Though the shop just across the street didn't have electricity, Madeline said she had electricity until Tower Seven collapsed. “Duane street had a different power grid,” she reasoned. “I had power until 3 p.m. But I still had water, I had food, and basically, a place for people to stop.”
“We were eventually able to find out what was going on because of the radio. That's when we learned actually what happened.”
Her son was in middle school at the time on the Upper East Side and her daughter was at her high school in Brooklyn.
“The school called me to tell me everyone was OK. They had gathered all of the kids and told them that the Twin Towers had fallen down. I knew my son had to be safe because he was uptown.
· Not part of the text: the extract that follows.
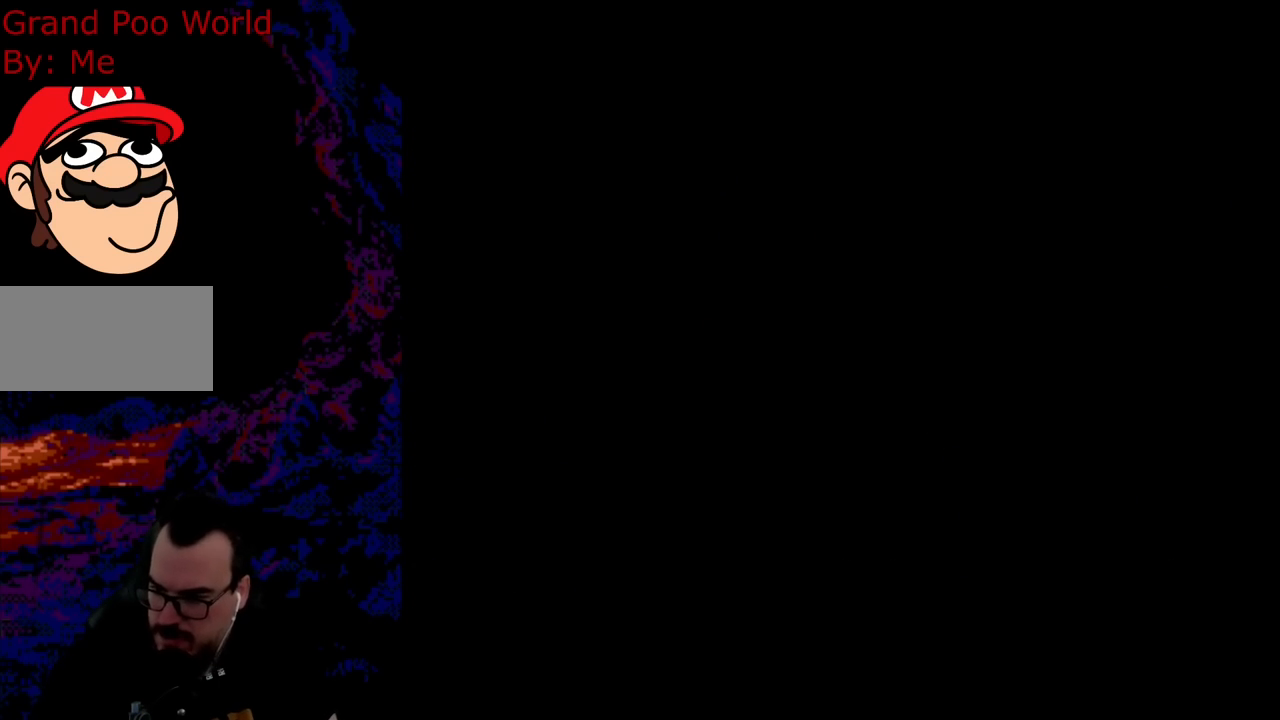
{"buttons": ["B"], "events": [[33, "B", "down"], [167, "B", "up"], [283, "B", "down"], [383, "B", "up"], [500, "B", "down"]]}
My best friend lived on Broad Street two blocks away, and her youngest son was a Sophomore at Stuyvesant High School. She came running up to the bakery and said 'are you OK? They're trying to ship me off to Staten Island.'”
A variety of boats and vessels off of the New York Harbor evacuated people who were stranded in Lower Manhattan. Staten Island ferries traveled back and forth all day, evacuating more than 50,000 people.
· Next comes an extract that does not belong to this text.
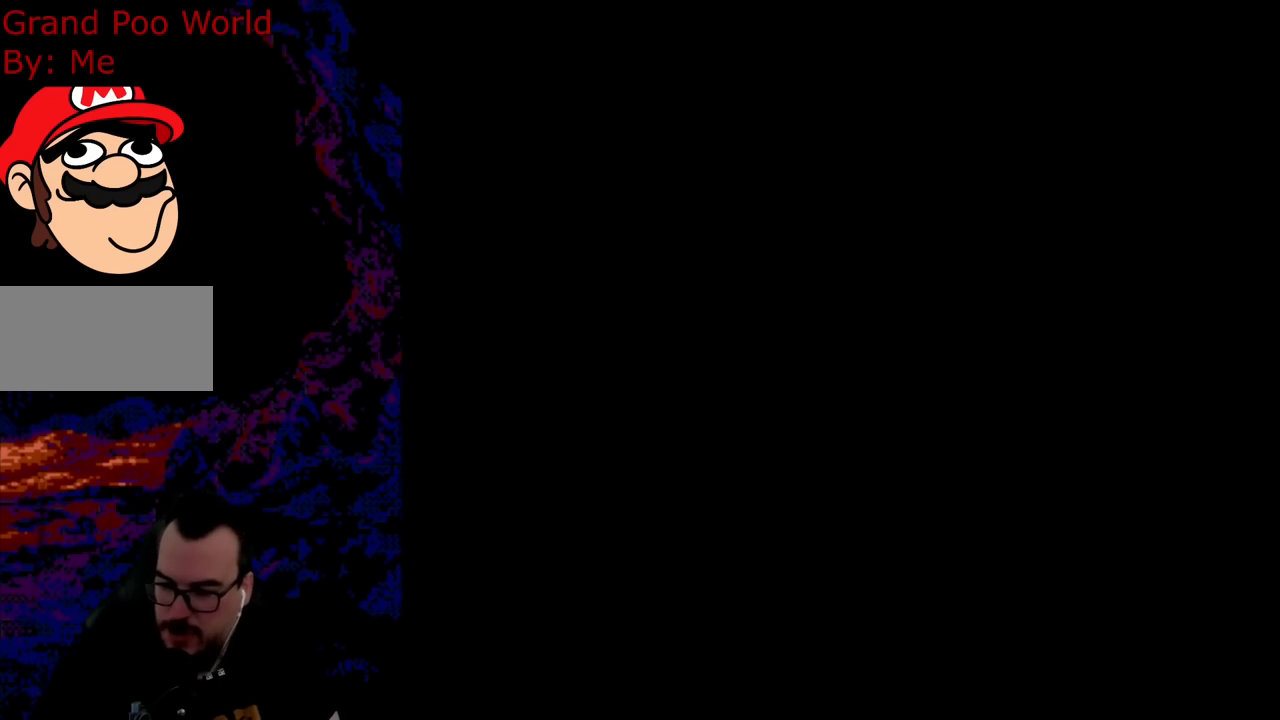
{"buttons": [], "events": [[67, "B", "up"], [217, "B", "down"], [333, "B", "up"], [417, "B", "down"], [500, "B", "up"]]}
“When it was safe to leave the bakery, everyone just left. I never saw any of those people again. I have no idea what happened to any of them. It’s one of the things I would love to know,” Madeline said.
As soon as the electricity came back, Madeline decided to reopen her bakery.
”I needed routine, I needed some normalcy,” she said. “I’d pick up my staff in the Bronx, we started to clean everything including the debris, and we started to make small amounts of stuff. There were stations to feed the first responders so we would make things for them."
Since the onset of the coronavirus pandemic, when restaurants and bars were officially barred from operating as usual on March 17, the bakery took a major hit. Madeline said she lost 50% in revenue and had let go of 50% of her staff.
While restaurants across New York City eagerly awaited the impending re-opening of indoor dining, only a few Downtown establishments remained. Madeline, a self-proclaimed dinosaur of the Tribeca neighborhood, wishes others could have kept their doors open.
Reminiscing on the ever-changing neighborhood and landscape of food over the last three decades since she first opened, Madeline admitted that any sudden tragedy the neighborhood has encountered in the post-9/11 period—Hurricane Sandy, the 2008 recession, to name a few—was unparalleled to what took place on Sept. 11, 2001.
“The major change in Tribeca happened after 9/11,” she told Inside Edition Digital. In the '90s, Tribeca was glutted with artists, filmmakers and hippies, all of whom inhabited thrifty railroad-style lofts with a somewhat chastened appeal.
“It was a lot of artists, a lot of families, not too much business, less commercial, less intense than it is now. After Sept. 11, the demographics of the neighborhood certainly changed. Many longtime residents left and didn't come back. Because of that, real estate prices got very depressed. A new resident arrived post-9/11 and that trend continued to this day. But the same good schools and community spirit has remained the same.”
As she dealt with the COVID-19 pandemic, Madeline said she couldn't help but notice stark similarities to that fateful day.
“When your world gets turned upside down, you need normalcy and routine,” Madeline said. “I took a cue from my Sept. 11 playbook and knowing what I needed and knowing what I felt a lot of my neighbors needed. COVID has a lot more pernicious effect. It's still going on and we are still feeling the effects for a while.”
Asked what keeps her going every day, Madeline said, "Routine. Putting one foot in front of the other and just keep going. I know we are going to get out of this. I am going to hang in there and make sure my plan works."